Aujourd’hui, ce qu’il risquerait, c’est l’internement : plusieurs types de maladies mentales décrivent les déclarations prophétiques. Les hallucinations bibliques semblent, après quelques recherches, avoir été pleinement médicalisées. On prendra l’exemple du Syndrome de Jérusalem, qui a touché, pour l’exemple, 1 200 personnes entre 1980 et 1993. Il s’agit d’un trouble psychologique équivalent au syndrome de Stendhal, “à ceci près qu’il ne se rapporte pas aux œuvres d’art, mais au sens religieux révélé lors du pèlerinage dans la ville sainte des trois monothéismes, Jérusalem” (source)

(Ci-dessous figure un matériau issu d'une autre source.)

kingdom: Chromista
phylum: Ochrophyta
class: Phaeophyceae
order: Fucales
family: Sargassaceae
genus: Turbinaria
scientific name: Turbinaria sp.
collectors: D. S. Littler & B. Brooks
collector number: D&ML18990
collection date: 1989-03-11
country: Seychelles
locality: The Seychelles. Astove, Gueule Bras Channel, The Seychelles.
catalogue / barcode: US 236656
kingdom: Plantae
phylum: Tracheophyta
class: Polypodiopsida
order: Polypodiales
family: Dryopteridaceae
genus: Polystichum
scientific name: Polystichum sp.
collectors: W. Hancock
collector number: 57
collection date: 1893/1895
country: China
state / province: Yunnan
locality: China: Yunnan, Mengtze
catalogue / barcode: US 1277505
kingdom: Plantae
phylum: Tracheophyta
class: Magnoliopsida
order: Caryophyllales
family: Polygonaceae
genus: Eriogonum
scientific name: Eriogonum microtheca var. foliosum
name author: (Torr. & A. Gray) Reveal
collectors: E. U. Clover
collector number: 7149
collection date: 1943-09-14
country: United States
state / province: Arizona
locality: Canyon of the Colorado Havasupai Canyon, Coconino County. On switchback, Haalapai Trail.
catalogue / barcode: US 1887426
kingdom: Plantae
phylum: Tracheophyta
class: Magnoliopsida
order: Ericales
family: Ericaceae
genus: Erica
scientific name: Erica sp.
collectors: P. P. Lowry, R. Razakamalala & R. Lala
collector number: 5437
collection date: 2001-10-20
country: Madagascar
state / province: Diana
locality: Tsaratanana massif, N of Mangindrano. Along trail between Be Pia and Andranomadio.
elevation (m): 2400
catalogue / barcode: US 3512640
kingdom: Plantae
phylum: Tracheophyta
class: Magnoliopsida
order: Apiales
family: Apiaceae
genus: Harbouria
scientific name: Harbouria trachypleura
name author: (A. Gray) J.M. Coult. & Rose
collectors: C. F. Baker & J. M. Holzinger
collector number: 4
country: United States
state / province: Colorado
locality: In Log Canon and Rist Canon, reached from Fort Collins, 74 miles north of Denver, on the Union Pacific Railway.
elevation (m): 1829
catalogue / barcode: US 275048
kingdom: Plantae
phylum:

À l’approche de l’an 2000, la fréquence de ce syndrome avait suscité une inquiétude particulière de la police et des milieux médicaux face à une recrudescence d’illuminés et de pathologies hallucinatoires, qui s’est toutefois révélée quelque peu exagérée : le nombre de cas déclarés ne fut pas bien supérieur à celui enregistré dans les années « normales ». Les principaux symptômes ressentis sont les suivants : anxiété et stress, désir d’isolement, obsession de se purifier le corps (ablutions systématiques, taille des ongles), confection de toges à partir de draps, déclamation de passages de la Bible et chants sacrés, proclamation de sermons, hallucinations, etc.
La solution ? S’éloigner rapidement de Jérusalem car, dans la plupart des cas, les syndromes s’estompent en quelques jours après le retour en terrain connu. On peut imaginer qu’il y a là une forme de thérapie par l’expérience mystique (on peut trouver plus simple pour vivre pleinement sa vie, le Tryangle vous le promet).C’est à se demander si la meilleure solution pour une victime du syndrome de Jésus n’est pas… de plaider la folie ?
Moralité : pour survivre si vous vous prenez pour Jésus, ne restez pas silencieux lors de votre procès. Plaidez la folie, et on vous laissera tranquille. Vous pouvez aussi prétendre que vous êtes aussi la réincarnation de François Mitterrand et de Claude François, ça peut fonctionner.